[EXERCISE GOAL]
From the line containing "Çerez Aydınlatma Metni’ne ulaşamak" to the line containing "nos habitats pour répondre aux défis" in the records below, set down every line exactly as it stands, both ends included, and skip the pictures.

Records contained in a dataset

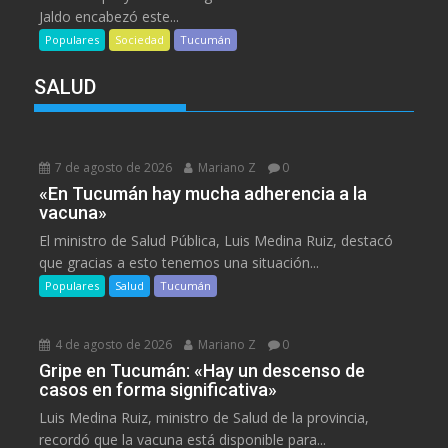
Jaldo encabezó este...
Populares
Sociedad
Tucumán
SALUD
7 de agosto de 2026
Mariano Z
0
«En Tucumán hay mucha adherencia a la
vacuna»
El ministro de Salud Pública, Luis Medina Ruiz, destacó
que gracias a esto tenemos una situación...
Populares
Salud
Tucumán
4 de agosto de 2026
Mariano Z
0
Gripe en Tucumán: «Hay un descenso de
casos en forma significativa»
Luis Medina Ruiz, ministro de Salud de la provincia,
recordó que la vacuna está disponible para...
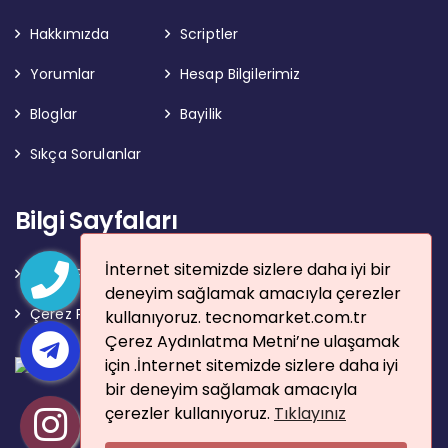
Hakkımızda
Scriptler
Yorumlar
Hesap Bilgilerimiz
Bloglar
Bayilik
Sıkça Sorulanlar
Bilgi Sayfaları
İnternet sitemizde sizlere daha iyi bir
Gizlilik Politikası
Kullanım Şartları
deneyim sağlamak amacıyla çerezler
Çerez Politikası
kullanıyoruz. tecnomarket.com.tr
Çerez Aydınlatma Metni’ne ulaşamak
için .İnternet sitemizde sizlere daha iyi
bir deneyim sağlamak amacıyla
çerezler kullanıyoruz.
Tıklayınız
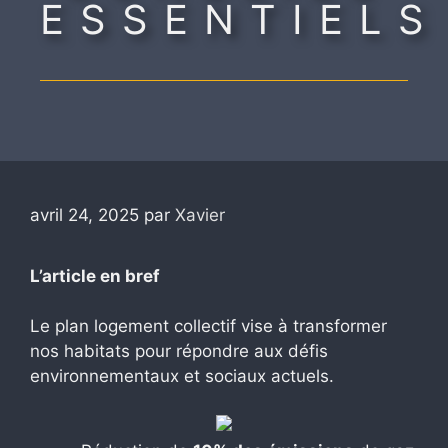
ESSENTIELS
avril 24, 2025
par
Xavier
L’article en bref
Le plan logement collectif vise à transformer
nos habitats pour répondre aux défis
environnementaux et sociaux actuels.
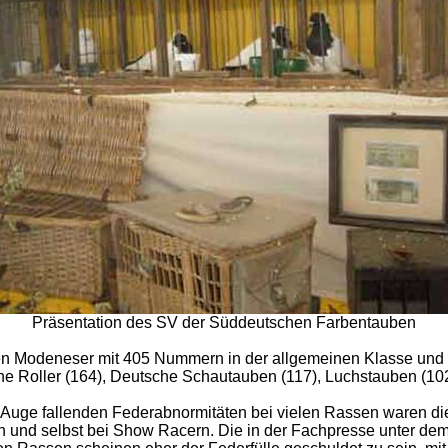
Präsentation des SV der Süddeutschen Farbentauben
n Modeneser mit 405 Nummern in der allgemeinen Klasse und 
he Roller (164), Deutsche Schautauben (117), Luchstauben (102)
Auge fallenden Federabnormitäten bei vielen Rassen waren diese
ben und selbst bei Show Racern. Die in der Fachpresse unter d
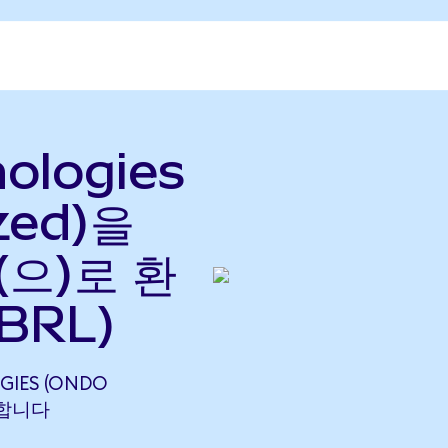
nologies
zed)을
(으)로 환
 BRL)
GIES (ONDO
해당합니다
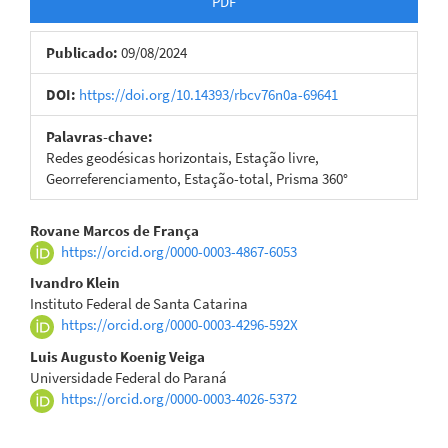
PDF
Publicado:
09/08/2024
DOI:
https://doi.org/10.14393/rbcv76n0a-69641
Palavras-chave:
Redes geodésicas horizontais, Estação livre,
Georreferenciamento, Estação-total, Prisma 360°
Conteúdo
Rovane Marcos de França
https://orcid.org/0000-0003-4867-6053
do
Ivandro Klein
artigo
Instituto Federal de Santa Catarina
https://orcid.org/0000-0003-4296-592X
principal
Luis Augusto Koenig Veiga
Universidade Federal do Paraná
https://orcid.org/0000-0003-4026-5372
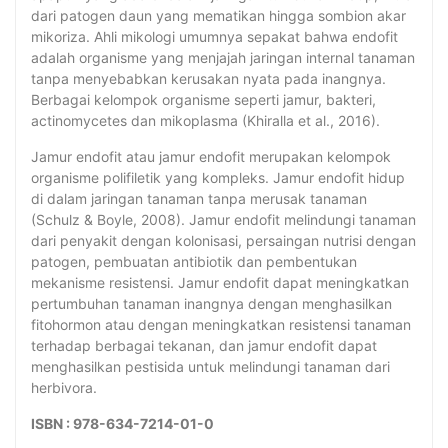
dari patogen daun yang mematikan hingga sombion akar
mikoriza. Ahli mikologi umumnya sepakat bahwa endofit
adalah organisme yang menjajah jaringan internal tanaman
tanpa menyebabkan kerusakan nyata pada inangnya.
Berbagai kelompok organisme seperti jamur, bakteri,
actinomycetes dan mikoplasma (Khiralla et al., 2016).
Jamur endofit atau jamur endofit merupakan kelompok
organisme polifiletik yang kompleks. Jamur endofit hidup
di dalam jaringan tanaman tanpa merusak tanaman
(Schulz & Boyle, 2008). Jamur endofit melindungi tanaman
dari penyakit dengan kolonisasi, persaingan nutrisi dengan
patogen, pembuatan antibiotik dan pembentukan
mekanisme resistensi. Jamur endofit dapat meningkatkan
pertumbuhan tanaman inangnya dengan menghasilkan
fitohormon atau dengan meningkatkan resistensi tanaman
terhadap berbagai tekanan, dan jamur endofit dapat
menghasilkan pestisida untuk melindungi tanaman dari
herbivora.
ISBN : 978-634-7214-01-0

[FINISHED TASK]
Çerez Aydınlatma Metni’ne ulaşamak
için .İnternet sitemizde sizlere daha iyi
bir deneyim sağlamak amacıyla
çerezler kullanıyoruz.
Tıklayınız
ESSENTIELS
avril 24, 2025
par
Xavier
L’article en bref
Le plan logement collectif vise à transformer
nos habitats pour répondre aux défis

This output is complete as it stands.